■ LISTED RECORDS:
***

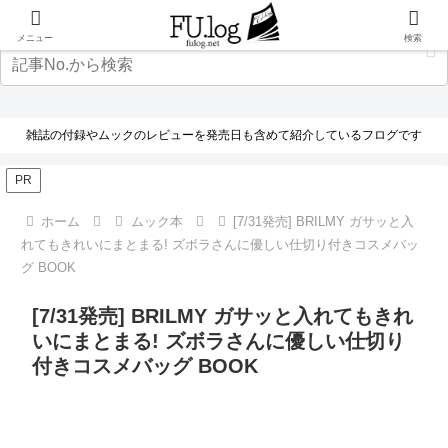
メニュー
検索
雑誌の付録やムックのレビューを発売日も含めて紹介しているフログです
PR
ホーム
ムック本
[7/31発売] BRILMY ガサッと入
れてもきれいにまとまる! ズボラさんに優しい仕切り付きコスメバッ
グ BOOK
[7/31発売] BRILMY ガサッと入れてもきれ
いにまとまる! ズボラさんに優しい仕切り
付きコスメバッグ BOOK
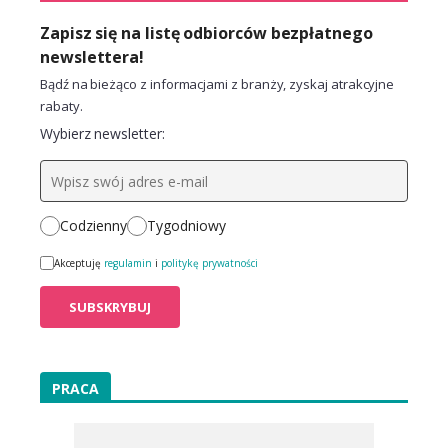
Zapisz się na listę odbiorców bezpłatnego
newslettera!
Bądź na bieżąco z informacjami z branży, zyskaj atrakcyjne
rabaty.
Wybierz newsletter:
Codzienny
Tygodniowy
Akceptuję
regulamin
i
politykę prywatności
PRACA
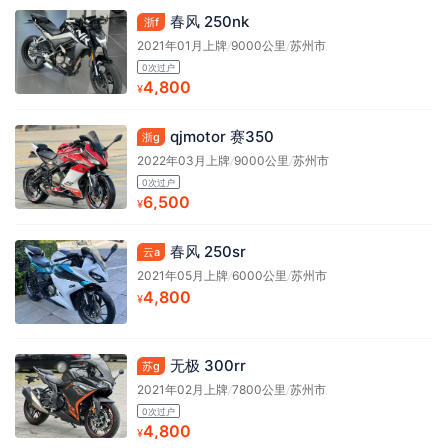
春风 250nk
浙f
2021年01月上牌
/
9000公里
/
苏州市
0次过户
4,800
¥
qjmotor 赛350
浙g
2022年03月上牌
/
9000公里
/
苏州市
0次过户
6,500
¥
春风 250sr
云a
2021年05月上牌
/
6000公里
/
苏州市
4,800
¥
无极 300rr
苏g
2021年02月上牌
/
7800公里
/
苏州市
0次过户
4,800
¥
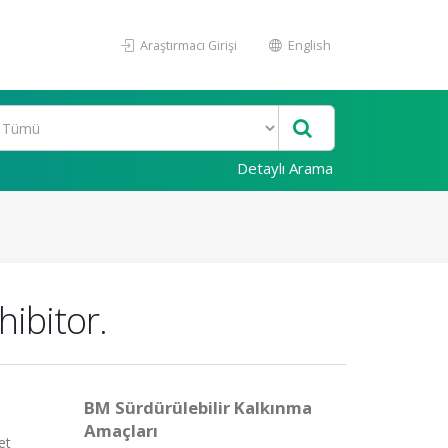
Araştırmacı Girişi
English
Detaylı Arama
hibitor.
BM Sürdürülebilir Kalkınma
Amaçları
et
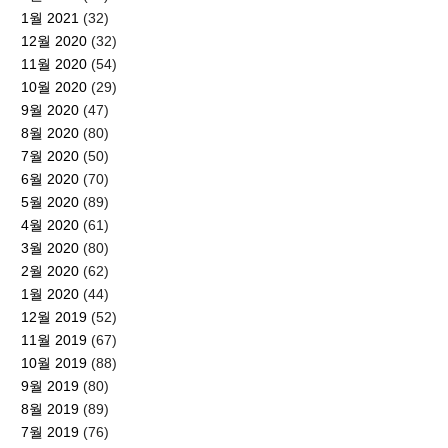
1월 2021
(32)
12월 2020
(32)
11월 2020
(54)
10월 2020
(29)
9월 2020
(47)
8월 2020
(80)
7월 2020
(50)
6월 2020
(70)
5월 2020
(89)
4월 2020
(61)
3월 2020
(80)
2월 2020
(62)
1월 2020
(44)
12월 2019
(52)
11월 2019
(67)
10월 2019
(88)
9월 2019
(80)
8월 2019
(89)
7월 2019
(76)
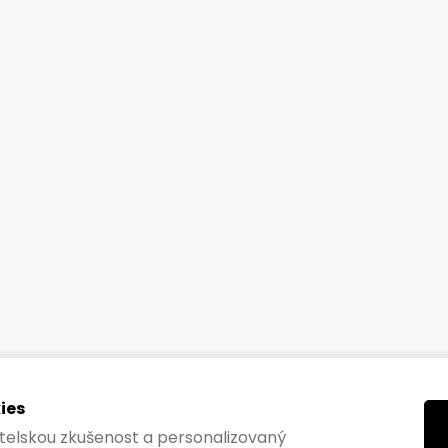
ies
vatelskou zkušenost a personalizovaný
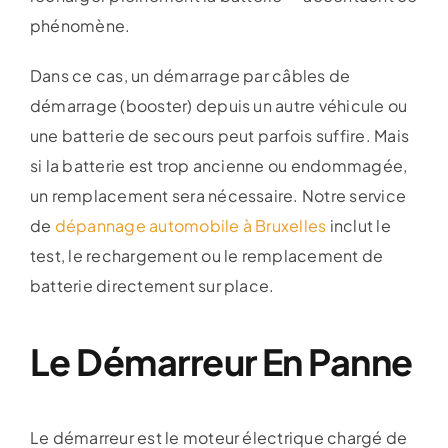
phénomène.
Dans ce cas, un démarrage par câbles de
démarrage (booster) depuis un autre véhicule ou
une batterie de secours peut parfois suffire. Mais
si la batterie est trop ancienne ou endommagée,
un remplacement sera nécessaire. Notre service
de
dépannage automobile à Bruxelles
inclut le
test, le rechargement ou le remplacement de
batterie directement sur place.
Le Démarreur En Panne
Le démarreur est le moteur électrique chargé de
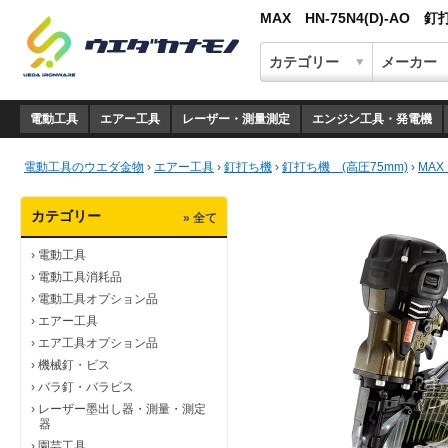
MAX HN-75N4(D)-
電動工具
エアー工具
レーザー・測量測定
エンジン工具・発電機
電動工具のウエダ金物
›
エアー工具
›
釘打ち機
›
釘打ち機 (高圧75mm)
›
MA
カテゴリー
» 全て
›
電動工具
›
電動工具消耗品
›
電動工具オプション品
›
エアー工具
›
エア工具オプション品
›
機械釘・ビス
›
バラ釘・バラビス
›
レーザー墨出し器・測量・測定
器
›
園芸工具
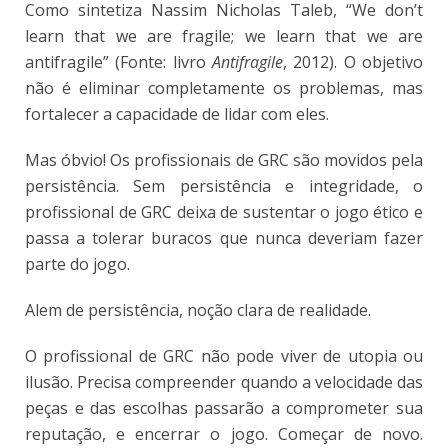
Como sintetiza Nassim Nicholas Taleb, “We don’t
learn that we are fragile; we learn that we are
antifragile” (Fonte: livro
Antifragile
, 2012). O objetivo
não é eliminar completamente os problemas, mas
fortalecer a capacidade de lidar com eles.
Mas óbvio! Os profissionais de GRC são movidos pela
persistência. Sem persistência e integridade, o
profissional de GRC deixa de sustentar o jogo ético e
passa a tolerar buracos que nunca deveriam fazer
parte do jogo.
Alem de persistência, noção clara de realidade.
O profissional de GRC não pode viver de utopia ou
ilusão. Precisa compreender quando a velocidade das
peças e das escolhas passarão a comprometer sua
reputação, e encerrar o jogo. Começar de novo.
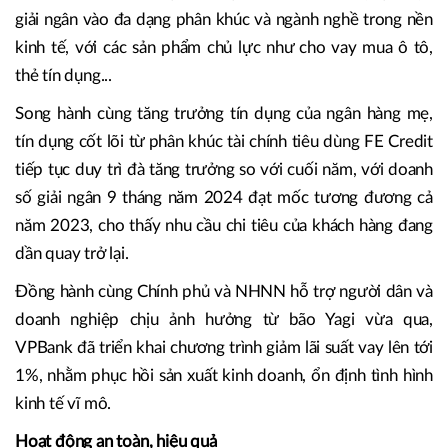
giải ngân vào đa dạng phân khúc và ngành nghề trong nền
kinh tế, với các sản phẩm chủ lực như cho vay mua ô tô,
thẻ tín dụng...
Song hành cùng tăng trưởng tín dụng của ngân hàng mẹ,
tín dụng cốt lõi từ phân khúc tài chính tiêu dùng FE Credit
tiếp tục duy trì đà tăng trưởng so với cuối năm, với doanh
số giải ngân 9 tháng năm 2024 đạt mốc tương đương cả
năm 2023, cho thấy nhu cầu chi tiêu của khách hàng đang
dần quay trở lại.
Đồng hành cùng Chính phủ và NHNN hỗ trợ người dân và
doanh nghiệp chịu ảnh hưởng từ bão Yagi vừa qua,
VPBank đã triển khai chương trình giảm lãi suất vay lên tới
1%, nhằm phục hồi sản xuất kinh doanh, ổn định tình hình
kinh tế vĩ mô.
Hoạt động an toàn, hiệu quả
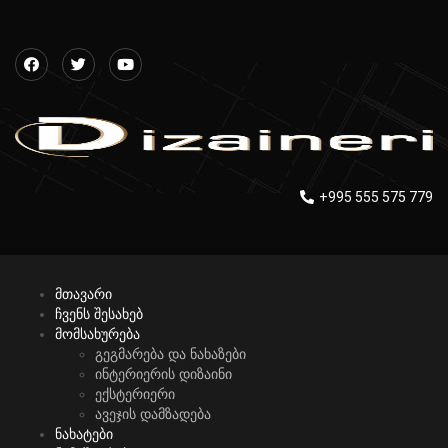
+995 555 575 779
მთავარი
ჩვენს შესახებ
მომსახურება
გეგმარება და ნახაზები
ინტერიერის დიზაინი
ექსტერიერი
ავეჯის დამზადება
ნახატები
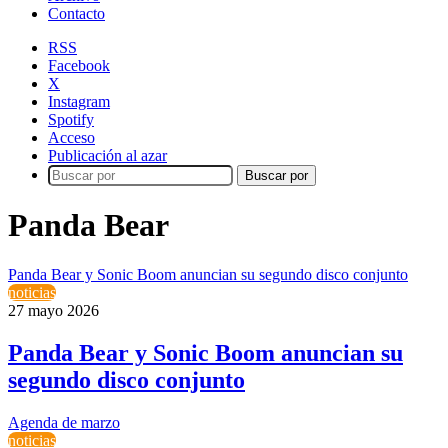
Contacto
RSS
Facebook
X
Instagram
Spotify
Acceso
Publicación al azar
Buscar por
Panda Bear
Panda Bear y Sonic Boom anuncian su segundo disco conjunto
noticias
27 mayo 2026
Panda Bear y Sonic Boom anuncian su
segundo disco conjunto
Agenda de marzo
noticias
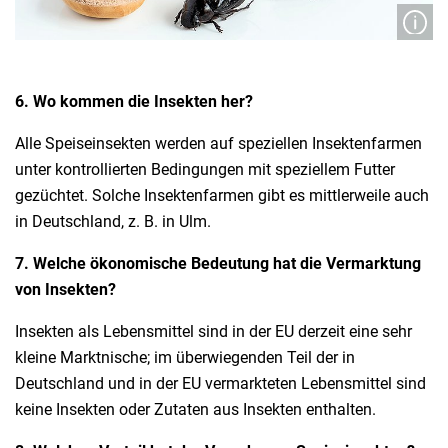
6. Wo kommen die Insekten her?
Alle Speiseinsekten werden auf speziellen Insektenfarmen
unter kontrollierten Bedingungen mit speziellem Futter
gezüchtet. Solche Insektenfarmen gibt es mittlerweile auch
in Deutschland, z. B. in Ulm.
7. Welche ökonomische Bedeutung hat die Vermarktung
von Insekten?
Insekten als Lebensmittel sind in der EU derzeit eine sehr
kleine Marktnische; im überwiegenden Teil der in
Deutschland und in der EU vermarkteten Lebensmittel sind
keine Insekten oder Zutaten aus Insekten enthalten.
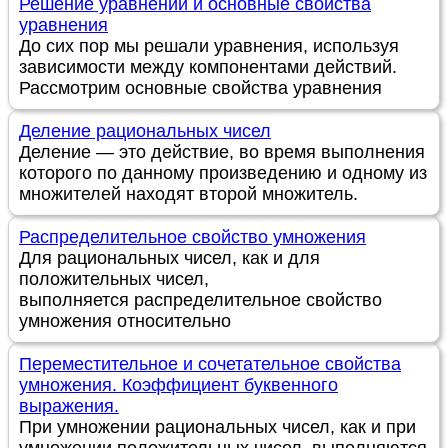
Решение уравнений и основные свойства
уравнения
До сих пор мы решали уравнения, используя
зависимости между компонентами действий.
Рассмотрим основные свойства уравнения
Деление рациональных чисел
Деление — это действие, во время выполнения
которого по данному произведению и одному из
множителей находят второй множитель.
Распределительное свойство умножения
Для рациональных чисел, как и для
положительных чисел,
выполняется распределительное свойство
умножения относительно
Переместительное и сочетательное свойства
умножения. Коэффициент буквенного
выражения.
При умножении рациональных чисел, как и при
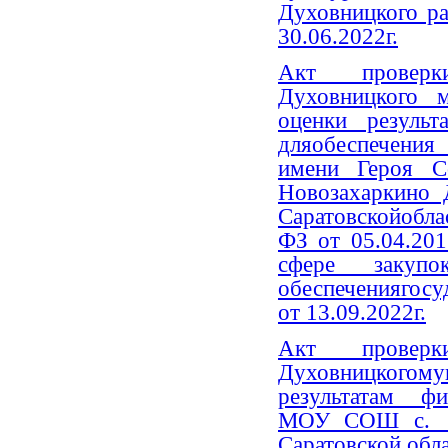
Духовницкого ра
30.06.2022г.
Акт проверки
Духовницкого 
оценки результ
дляобеспечен
имени Героя С
Новозахаркино 
Саратовскойоблас
ФЗ от 05.04.20
сфере закуп
обеспечениягос
от 13.09.2022г.
Акт проверки
Духовницко
результатам фи
МОУ СОШ с. Т
Саратовской обла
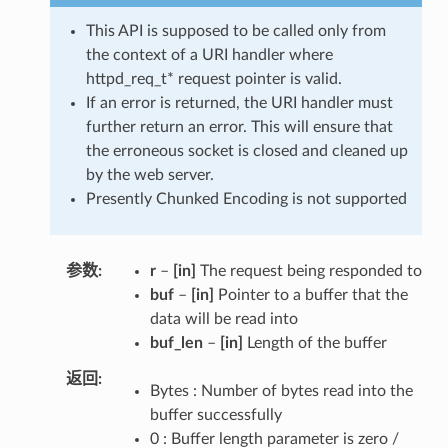
This API is supposed to be called only from
the context of a URI handler where
httpd_req_t* request pointer is valid.
If an error is returned, the URI handler must
further return an error. This will ensure that
the erroneous socket is closed and cleaned up
by the web server.
Presently Chunked Encoding is not supported
参数
r
–
[in]
The request being responded to
buf
–
[in]
Pointer to a buffer that the
data will be read into
buf_len
–
[in]
Length of the buffer
返回
Bytes : Number of bytes read into the
buffer successfully
0 : Buffer length parameter is zero /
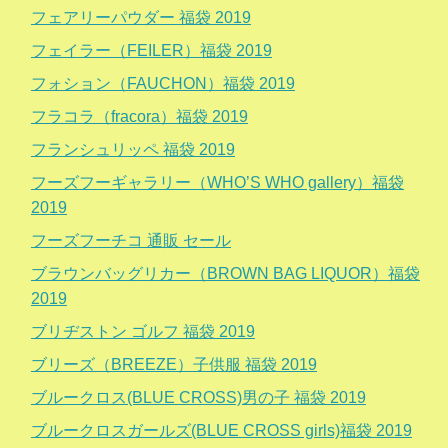
フェアリーパウダー 福袋 2019
フェイラー（FEILER）福袋 2019
フォション（FAUCHON）福袋 2019
フラコラ（fracora）福袋 2019
フランシュリッペ 福袋 2019
フーズフーギャラリー（WHO’S WHO gallery）福袋
2019
フーズフーチコ 通販 セール
ブラウンバッグリカー（BROWN BAG LIQUOR）福袋
2019
ブリヂストン ゴルフ 福袋 2019
ブリーズ（BREEZE）子供服 福袋 2019
ブルークロス(BLUE CROSS)男の子 福袋 2019
ブルークロスガールズ(BLUE CROSS girls)福袋 2019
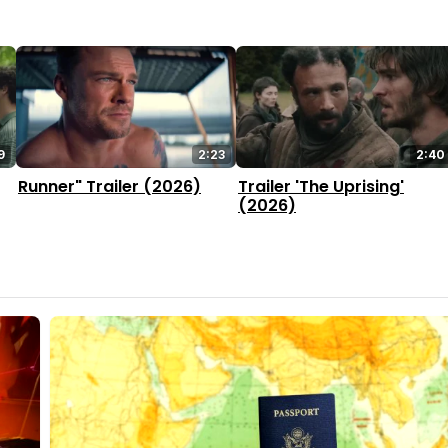
9
2:23
2:40
Runner" Trailer (2026)
Trailer 'The Uprising'
(2026)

***

■ TASK TO CARRY OUT: Starting at the first entry above and ending at the last, write everything out exactly except the pictures.

■ ANSWER TO THE EXERCISE:
メニュー
検索
雑誌の付録やムックのレビューを発売日も含めて紹介しているフログです
PR
ホーム
ムック本
[7/31発売] BRILMY ガサッと入
れてもきれいにまとまる! ズボラさんに優しい仕切り付きコスメバッ
グ BOOK
[7/31発売] BRILMY ガサッと入れてもきれ
いにまとまる! ズボラさんに優しい仕切り
付きコスメバッグ BOOK
Zapisz się na listę odbiorców bezpłatnego
newslettera!
Bądź na bieżąco z informacjami z branży, zyskaj atrakcyjne
rabaty.
Wybierz newsletter:
Codzienny
Tygodniowy
Akceptuję
regulamin
i
politykę prywatności
PRACA
春风 250nk
浙f
2021年01月上牌
/
9000公里
/
苏州市
0次过户
4,800
¥
qjmotor 赛350
浙g
2022年03月上牌
/
9000公里
/
苏州市
0次过户
6,500
¥
春风 250sr
云a
2021年05月上牌
/
6000公里
/
苏州市
4,800
¥
无极 300rr
苏g
2021年02月上牌
/
7800公里
/
苏州市
0次过户
4,800
¥
Araştırmacı Girişi
English
Detaylı Arama
hibitor.
BM Sürdürülebilir Kalkınma
Amaçları
et
1월 2021
(32)
12월 2020
(32)
11월 2020
(54)
10월 2020
(29)
9월 2020
(47)
8월 2020
(80)
7월 2020
(50)
6월 2020
(70)
5월 2020
(89)
4월 2020
(61)
3월 2020
(80)
2월 2020
(62)
1월 2020
(44)
12월 2019
(52)
11월 2019
(67)
10월 2019
(88)
9월 2019
(80)
8월 2019
(89)
7월 2019
(76)
ies
vatelskou zkušenost a personalizovaný
phénomène.
Dans ce cas, un démarrage par câbles de
démarrage (booster) depuis un autre véhicule ou
une batterie de secours peut parfois suffire. Mais
si la batterie est trop ancienne ou endommagée,
un remplacement sera nécessaire. Notre service
de
dépannage automobile à Bruxelles
inclut le
test, le rechargement ou le remplacement de
batterie directement sur place.
Le Démarreur En Panne
Le démarreur est le moteur électrique chargé de
MAX HN-75N4(D)-
電動工具
エアー工具
レーザー・測量測定
エンジン工具・発電機
電動工具のウエダ金物
›
エアー工具
›
釘打ち機
›
釘打ち機 (高圧75mm)
›
MA
カテゴリー
» 全て
›
電動工具
›
電動工具消耗品
›
電動工具オプション品
›
エアー工具
›
エア工具オプション品
›
機械釘・ビス
›
バラ釘・バラビス
›
レーザー墨出し器・測量・測定
器
›
園芸工具
Como sintetiza Nassim Nicholas Taleb, “We don’t
learn that we are fragile; we learn that we are
antifragile” (Fonte: livro
Antifragile
, 2012). O objetivo
não é eliminar completamente os problemas, mas
fortalecer a capacidade de lidar com eles.
Mas óbvio! Os profissionais de GRC são movidos pela
persistência. Sem persistência e integridade, o
profissional de GRC deixa de sustentar o jogo ético e
passa a tolerar buracos que nunca deveriam fazer
parte do jogo.
Alem de persistência, noção clara de realidade.
O profissional de GRC não pode viver de utopia ou
ilusão. Precisa compreender quando a velocidade das
peças e das escolhas passarão a comprometer sua
reputação, e encerrar o jogo. Começar de novo.
giải ngân vào đa dạng phân khúc và ngành nghề trong nền
kinh tế, với các sản phẩm chủ lực như cho vay mua ô tô,
thẻ tín dụng...
Song hành cùng tăng trưởng tín dụng của ngân hàng mẹ,
tín dụng cốt lõi từ phân khúc tài chính tiêu dùng FE Credit
tiếp tục duy trì đà tăng trưởng so với cuối năm, với doanh
số giải ngân 9 tháng năm 2024 đạt mốc tương đương cả
năm 2023, cho thấy nhu cầu chi tiêu của khách hàng đang
dần quay trở lại.
Đồng hành cùng Chính phủ và NHNN hỗ trợ người dân và
doanh nghiệp chịu ảnh hưởng từ bão Yagi vừa qua,
VPBank đã triển khai chương trình giảm lãi suất vay lên tới
1%, nhằm phục hồi sản xuất kinh doanh, ổn định tình hình
kinh tế vĩ mô.
Hoạt động an toàn, hiệu quả
+995 555 575 779
მთავარი
ჩვენს შესახებ
მომსახურება
გეგმარება და ნახაზები
ინტერიერის დიზაინი
ექსტერიერი
ავეჯის დამზადება
ნახატები
Contacto
RSS
Facebook
X
Instagram
Spotify
Acceso
Publicación al azar
Buscar por
Panda Bear
Panda Bear y Sonic Boom anuncian su segundo disco conjunto
noticias
27 mayo 2026
Panda Bear y Sonic Boom anuncian su
segundo disco conjunto
Agenda de marzo
noticias
6. Wo kommen die Insekten her?
Alle Speiseinsekten werden auf speziellen Insektenfarmen
unter kontrollierten Bedingungen mit speziellem Futter
gezüchtet. Solche Insektenfarmen gibt es mittlerweile auch
in Deutschland, z. B. in Ulm.
7. Welche ökonomische Bedeutung hat die Vermarktung
von Insekten?
Insekten als Lebensmittel sind in der EU derzeit eine sehr
kleine Marktnische; im überwiegenden Teil der in
Deutschland und in der EU vermarkteten Lebensmittel sind
keine Insekten oder Zutaten aus Insekten enthalten.
Решение уравнений и основные свойства
уравнения
До сих пор мы решали уравнения, используя
зависимости между компонентами действий.
Рассмотрим основные свойства уравнения
Деление рациональных чисел
Деление — это действие, во время выполнения
которого по данному произведению и одному из
множителей находят второй множитель.
Распределительное свойство умножения
Для рациональных чисел, как и для
положительных чисел,
выполняется распределительное свойство
умножения относительно
Переместительное и сочетательное свойства
умножения. Коэффициент буквенного
выражения.
При умножении рациональных чисел, как и при
Духовницкого ра
30.06.2022г.
Акт проверки
Духовницкого 
оценки результ
дляобеспечен
имени Героя С
Новозахаркино 
Саратовскойоблас
ФЗ от 05.04.20
сфере закуп
обеспечениягос
от 13.09.2022г.
Акт проверки
Духовницко
результатам фи
МОУ СОШ с. Т
Саратовской обла
This API is supposed to be called only from
the context of a URI handler where
httpd_req_t* request pointer is valid.
If an error is returned, the URI handler must
further return an error. This will ensure that
the erroneous socket is closed and cleaned up
by the web server.
Presently Chunked Encoding is not supported
参数
r
–
[in]
The request being responded to
buf
–
[in]
Pointer to a buffer that the
data will be read into
buf_len
–
[in]
Length of the buffer
返回
Bytes : Number of bytes read into the
buffer successfully
0 : Buffer length parameter is zero /
フェアリーパウダー 福袋 2019
フェイラー（FEILER）福袋 2019
フォション（FAUCHON）福袋 2019
フラコラ（fracora）福袋 2019
フランシュリッペ 福袋 2019
フーズフーギャラリー（WHO’S WHO gallery）福袋
2019
フーズフーチコ 通販 セール
ブラウンバッグリカー（BROWN BAG LIQUOR）福袋
2019
ブリヂストン ゴルフ 福袋 2019
ブリーズ（BREEZE）子供服 福袋 2019
ブルークロス(BLUE CROSS)男の子 福袋 2019
ブルークロスガールズ(BLUE CROSS girls)福袋 2019
9
2:23
2:40
Runner" Trailer (2026)
Trailer 'The Uprising'
(2026)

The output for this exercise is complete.